• _Assignment_: Gather every line in the entries below that contains the string "What", matching uppercase and lowercase exactly.

[Provided material — start]

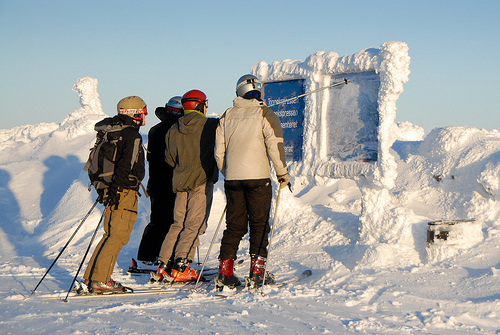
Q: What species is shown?
A: Homo sapiens.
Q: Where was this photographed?
A: Mountain.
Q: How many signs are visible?
A: Two.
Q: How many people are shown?
A: Four.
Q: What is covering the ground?
A: Snow.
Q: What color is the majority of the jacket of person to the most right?
A: White.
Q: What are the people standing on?
A: The ground.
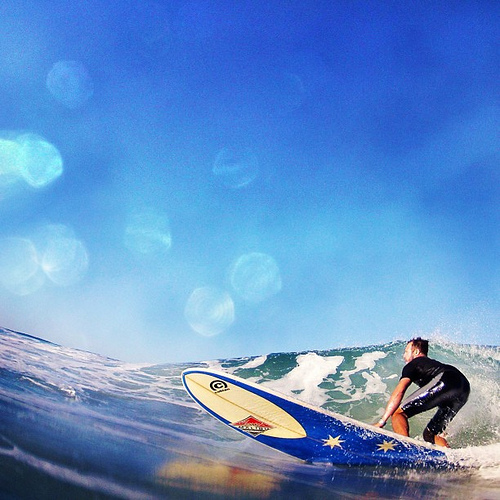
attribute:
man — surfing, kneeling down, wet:
[374, 337, 473, 451]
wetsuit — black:
[401, 356, 470, 442]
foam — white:
[257, 349, 402, 416]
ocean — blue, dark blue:
[3, 323, 499, 499]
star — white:
[322, 433, 350, 451]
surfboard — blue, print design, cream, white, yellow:
[180, 366, 454, 468]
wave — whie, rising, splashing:
[112, 340, 499, 478]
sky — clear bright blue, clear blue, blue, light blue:
[1, 1, 495, 365]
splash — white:
[397, 313, 488, 346]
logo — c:
[210, 377, 229, 395]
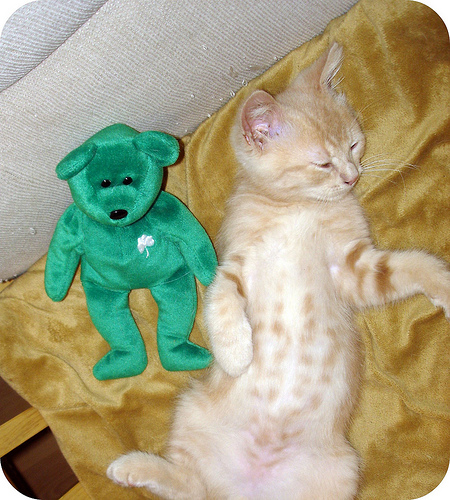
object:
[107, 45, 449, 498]
kitten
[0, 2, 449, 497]
couch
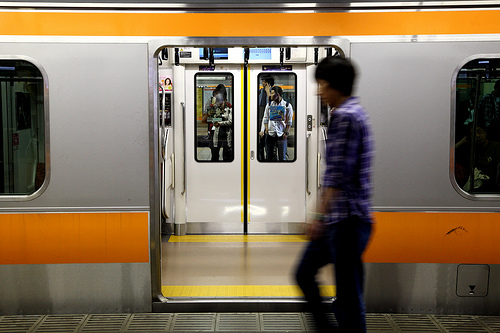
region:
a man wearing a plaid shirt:
[295, 48, 382, 322]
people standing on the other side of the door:
[203, 80, 290, 155]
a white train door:
[176, 77, 306, 234]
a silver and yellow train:
[9, 6, 493, 295]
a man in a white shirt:
[267, 90, 287, 151]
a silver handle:
[177, 103, 187, 198]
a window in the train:
[450, 50, 498, 197]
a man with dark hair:
[313, 58, 365, 113]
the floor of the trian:
[163, 235, 318, 295]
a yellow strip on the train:
[4, 9, 498, 34]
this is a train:
[1, 48, 486, 311]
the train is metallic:
[81, 159, 156, 207]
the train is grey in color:
[75, 164, 118, 197]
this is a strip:
[69, 216, 132, 261]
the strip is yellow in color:
[88, 223, 149, 253]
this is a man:
[291, 58, 388, 330]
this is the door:
[173, 59, 303, 235]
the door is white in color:
[201, 198, 226, 213]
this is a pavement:
[211, 314, 241, 331]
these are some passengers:
[209, 73, 289, 148]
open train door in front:
[153, 45, 343, 305]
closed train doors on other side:
[179, 50, 320, 236]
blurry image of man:
[288, 52, 380, 330]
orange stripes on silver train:
[1, 3, 498, 263]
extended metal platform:
[0, 310, 499, 331]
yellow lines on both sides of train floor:
[162, 228, 337, 298]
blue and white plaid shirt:
[315, 93, 379, 230]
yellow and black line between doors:
[237, 66, 252, 233]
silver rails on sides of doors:
[175, 98, 320, 201]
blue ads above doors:
[183, 47, 277, 66]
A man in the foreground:
[278, 46, 396, 330]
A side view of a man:
[283, 51, 393, 331]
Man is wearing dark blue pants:
[274, 219, 396, 330]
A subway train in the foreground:
[1, 8, 498, 320]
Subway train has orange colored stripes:
[3, 3, 498, 278]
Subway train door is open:
[139, 39, 360, 315]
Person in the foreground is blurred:
[276, 51, 398, 331]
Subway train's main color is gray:
[1, 3, 498, 322]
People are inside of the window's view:
[194, 74, 296, 164]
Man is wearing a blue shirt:
[293, 89, 399, 244]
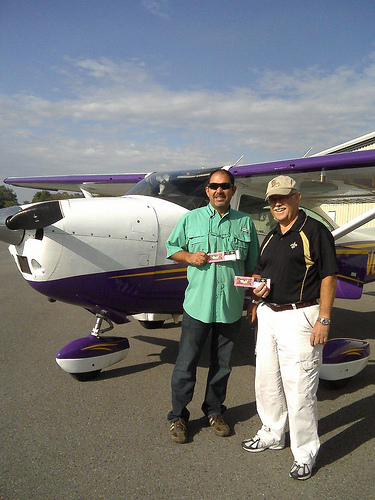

[Provided material — finish]

• _Solution to the exercise_:
Q: What species is shown?
Q: What is covering the ground?
Q: What color is the majority of the jacket of person to the most right?
Q: What are the people standing on?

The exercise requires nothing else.